I am trying to devise am “easy” way to control the period of time over which smoke is emitted from a flow object. The idea is this: I prefracture an object into say 50 shards and drop it onto a ground plane using rigid body physics. The object falls intact and breaks into 50 separate shards on impact. Now, as each shard contacts the ground plane, I would like to see a puff of smoke which would be setup to behave like dust. So, the emission should begin on contact and continue until some specified number of frames beyond coming to rest. For one shard, this is easy enough to do by setting particle start and end frames or, in mesh emission, animating the surface value from 0.0 to say 1.0 and back to 0.0. This is problematic, however, when 50 shards are involved - tedious may be a better word. I have looked into dynamic paint but it apparently can’t control particle emissions. For mesh emission it can be made to work for starting the smoke emission but not for ending it. Does anyone have an idea about how to proceed? Thanks.
I think dynamic paint is the way to go, can you post you .blend with your try or some images of the settings?

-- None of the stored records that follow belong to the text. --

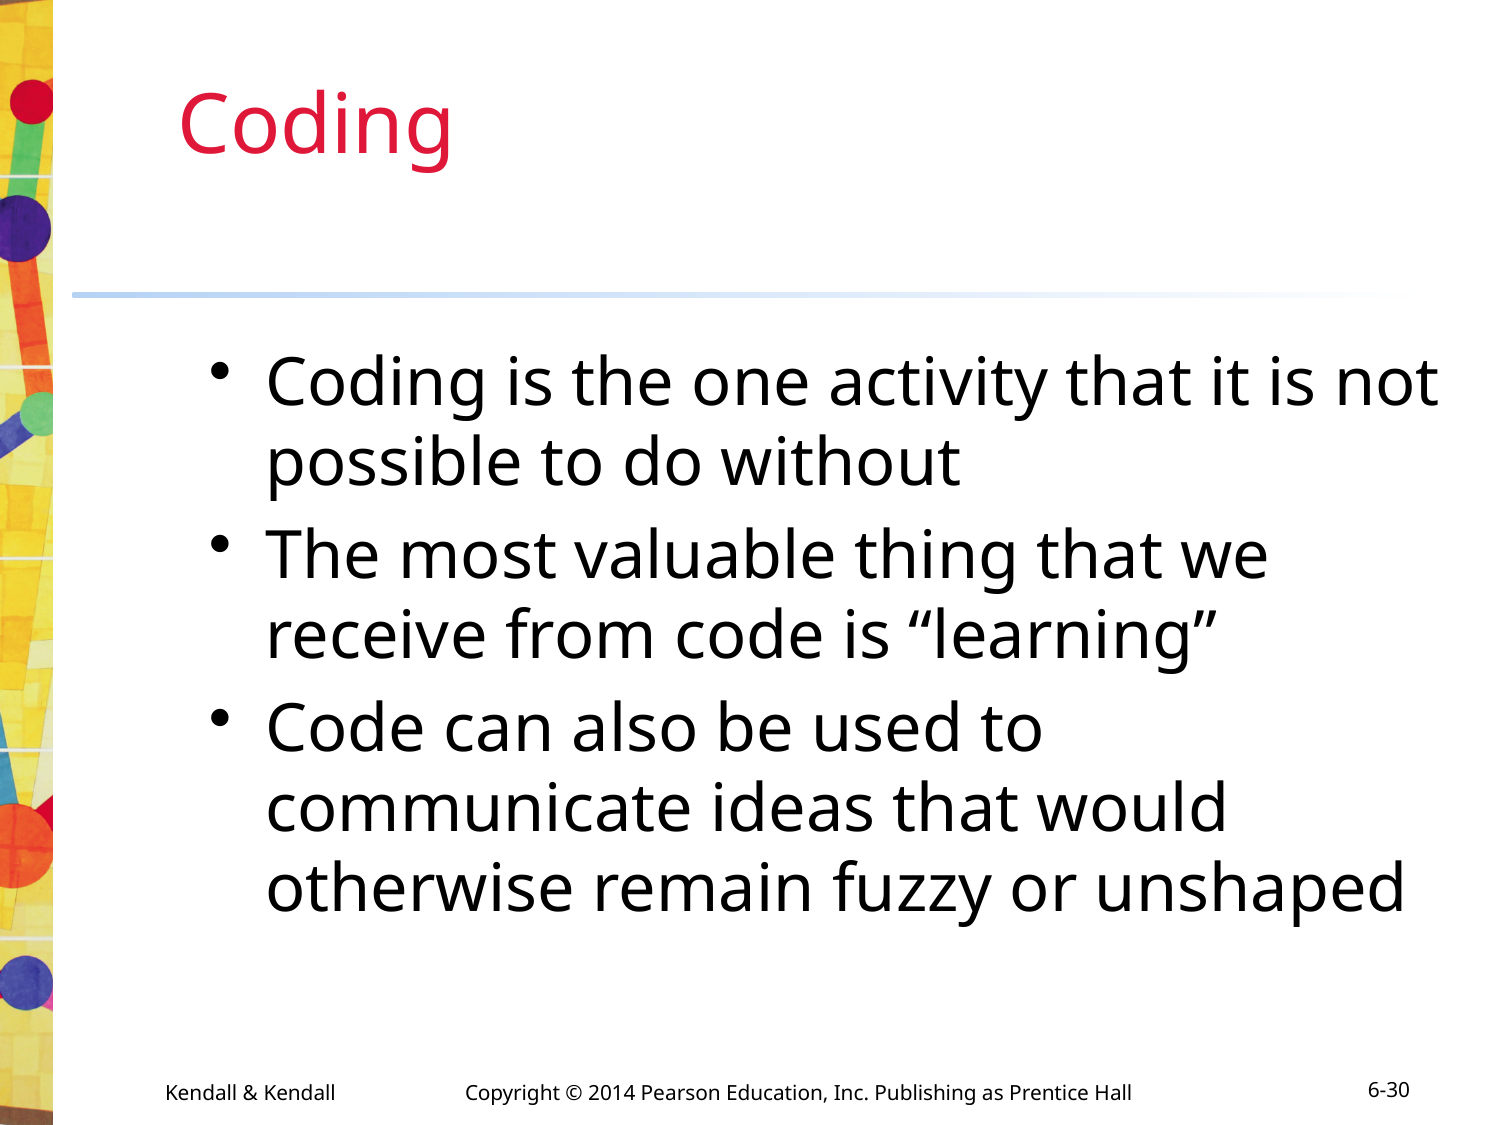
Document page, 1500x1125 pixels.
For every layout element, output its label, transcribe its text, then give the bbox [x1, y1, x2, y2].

title Coding [162, 62, 1455, 251]
slide_number 6-30 [1112, 1037, 1425, 1113]
list Coding is the one activity that it is not possible to do without The most valuable thing that we receive from code is “learning” Code can also be used to communicate ideas that would otherwise remain fuzzy or unshaped [193, 330, 1470, 1007]
picture [0, 0, 53, 1125]
slide_number Kendall & Kendall Copyright © 2014 Pearson Education, Inc. Publishing as Prentice Hall [150, 1037, 1112, 1113]
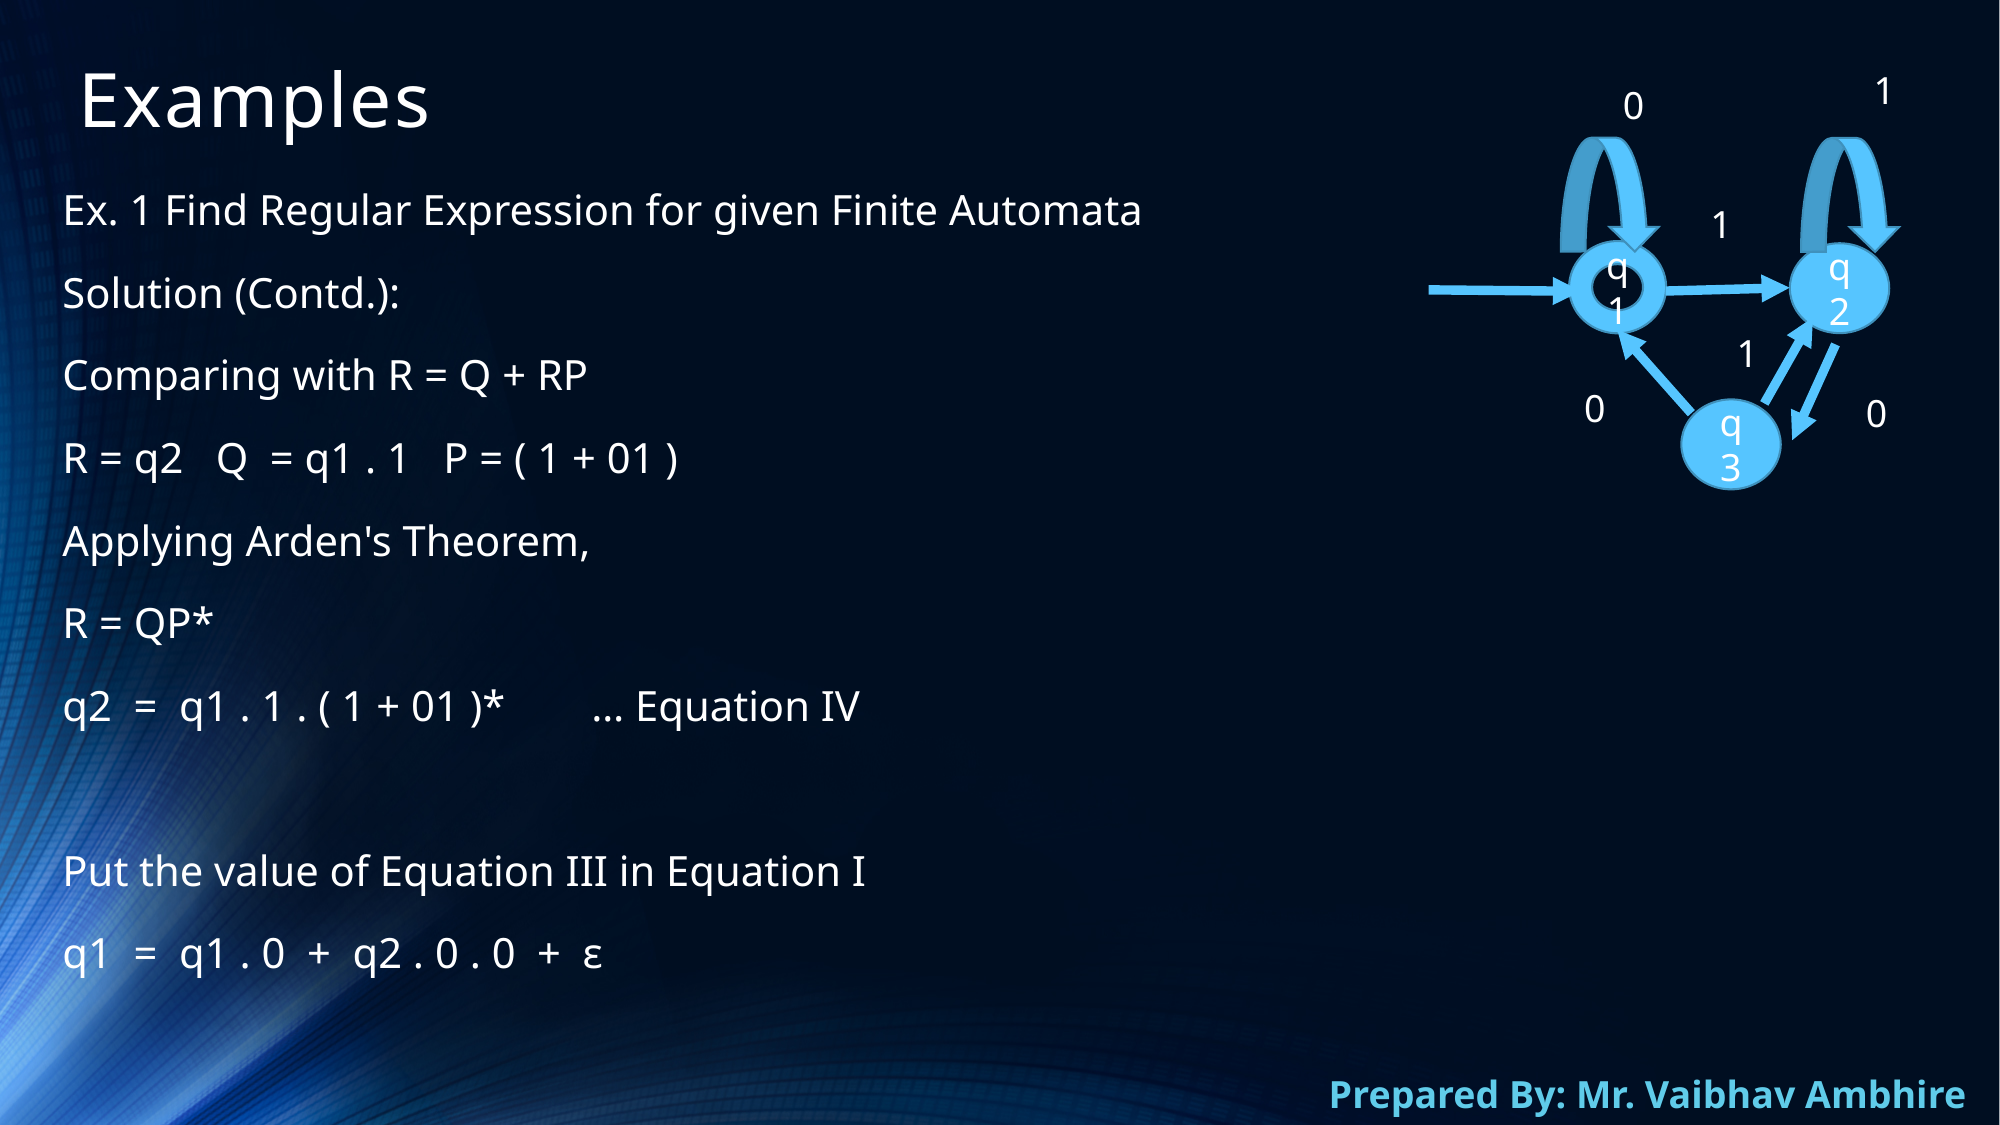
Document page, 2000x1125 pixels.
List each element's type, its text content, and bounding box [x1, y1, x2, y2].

text_box 0 [1607, 74, 1667, 135]
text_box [1617, 329, 1692, 414]
title Examples [63, 32, 1333, 152]
text_box 0 [1850, 382, 1910, 443]
picture [0, 0, 2000, 1125]
text_box 1 [1695, 193, 1754, 254]
text_box 1 [1858, 59, 1918, 120]
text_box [1764, 317, 1813, 404]
text_box q2 [1788, 242, 1891, 335]
text_box q3 [1680, 398, 1782, 491]
text_box [1800, 136, 1902, 254]
text_box 1 [1721, 322, 1764, 383]
text_box 0 [1569, 377, 1628, 438]
text_box [1559, 136, 1662, 253]
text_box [1792, 344, 1836, 441]
text_box q1 [1568, 240, 1668, 335]
list Ex. 1 Find Regular Expression for given Finite Automata Solution (Contd.): Comparing with R = Q + RP R = q2 Q = q1 . 1 P = ( 1 + 01 ) Applying Arden's Theorem, R = QP* q2 = q1 . 1 . ( 1 + 01 )* … Equation IV Put the value of Equation III in Equation I q1 = q1 . 0 + q2 . 0 . 0 + ε [47, 182, 1374, 1103]
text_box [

Thanks, I’ve been thinking about DP but have run into a problem. As I said, I want to drop many many objects onto a plane and have each impact cause a brief puff of smoke which would be setup to look like dust. Consider just one object. I can make it a brush and the plane a canvas and use the vertex group to control the smoke simulator. The problem is, I think, that there is no way to shut off the smoke once the object comes to rest on the plane. Additionally, potentially a hundred objects/brushes need to be setup which is a lot of manual work.
So, is there a way to make the dynamic paint completely dry up? Is there a way to setup hundreds of brushes by copying or some other technique? I will be happy to post files and tests but I think I am too far from a solution yet.